Now if you’ve never had to deal with building a WordPress theme in PHP (lucky you), I’ll say that I personally don’t find it to be the most pleasant development experience. This is likely due to my ignorance, inexperience, and–most definitely–impatience with learning PHP. I heard modern PHP can be great, and I mean no disrespect to the numerous PHP-specialized developers out there. However given that a large chunk of my experience is in modern Javascript and React, I was dismayed by the lack of PHP tooling available to me compared to what I’m used to. Prettier, ESLint, Typescript, and rich IDE annotations, anyone?
So you can imagine how hard it was to motivate myself to slog through pages of inline PHP tags to incrementally make my vision come alive.

Well, the time has come to change it all thanks to GatsbyJS!

In case you missed the memo, GatsbyJS is a new-ish CMS platform based on modern web tooling and written entirely in Javascript. The engine encapsulates a common toolchain (Webpack, React, Node) into a single package/framework and allows you to build amazing static web pages with the power of the JS ecosystem. The plugin community around this project is incredibly rich, making it a strong contender against WordPress’ longstanding reign.
The Migration
After a few days of tinkering around, I’m happy to report that the site is now running WordPress as essentially a headless CMS (!) with a GraphQL endpoint that’s accessible to Gatsby via gatsby-source-wordpress-experimental.
It was difficult at first to grasp what the publishing workflow would be after incorporating Gatsby, but I seemed to have figured it out now:
- New posts/content will be posted and edited using the WordPress administrative UI via https://blog.daniely.im (WordPress site with custom theme)
- WordPress pages will not be used, since it requires hand-wiring custom page-*.php templates into the theme

- New pages, the landing page (most important), and overall site layout will be generated by Gatsby. With Gatsby, it allows me to build pages with React and all the great tools available to the frontend JS ecosystem.
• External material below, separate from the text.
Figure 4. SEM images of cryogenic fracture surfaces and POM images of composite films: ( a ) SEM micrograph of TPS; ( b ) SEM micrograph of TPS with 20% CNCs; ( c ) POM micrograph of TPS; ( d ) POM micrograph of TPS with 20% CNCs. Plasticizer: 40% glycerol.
This setup frees me from the pain of maintaining a WordPress theme chock full of inline PHP and WordPress-specific APIs/registries/directives. Which makes me wonder: how do the folks who monetize WP themes do it?
Alternatives Explored
Separate Gatsby Landing Page and WordPress Blog
One route I considered was to separate my landing page and blog entirely, with the former running Gatsby and the latter remaining on WordPress. However as I dug more into how the Gatsby <-> WP integrations have matured, I found that the WP Gatsby and WP GraphQL WP add-ons have really pushed the envelope of merging the two worlds since I last left it.
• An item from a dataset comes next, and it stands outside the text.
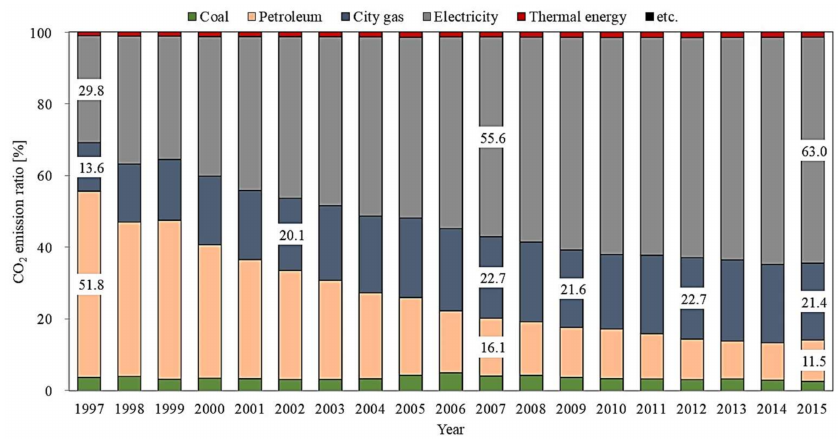
Figure 9. Percentage of greenhouse gas emission by energy source (%).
The experimental add-on is now considerably faster when Gatsby scrapes the posts than before with the REST API.
Ghost
One of the newer players in the CMS game is Ghost. Though the idea sounds interesting and was praised by members of HackerNews, I found that it’s significantly more difficult to setup a deployment than the drag-and-drop FTP install experience that WordPress is famous for. Their documentation seem to suggest that the subscription-based PaaS service is the easiest option, and I don’t think that’s any mistake.
Though the team offers an official Docker image, I haven’t been able to find tutorials for a self-hosting Ghost on a cloud provider, so that discouraged me from experimenting pretty quickly.
In the End
Overall, I’m quite happy with the setup I’ve built and think it’ll be a great foundation to build exactly what I envisioned. It strikes the balance of customizability and functionality by leaving the site building to React and the CMS features (such as syntax highlighting, comments, post tagging) to WordPress.
More updates on what that might be to come soon.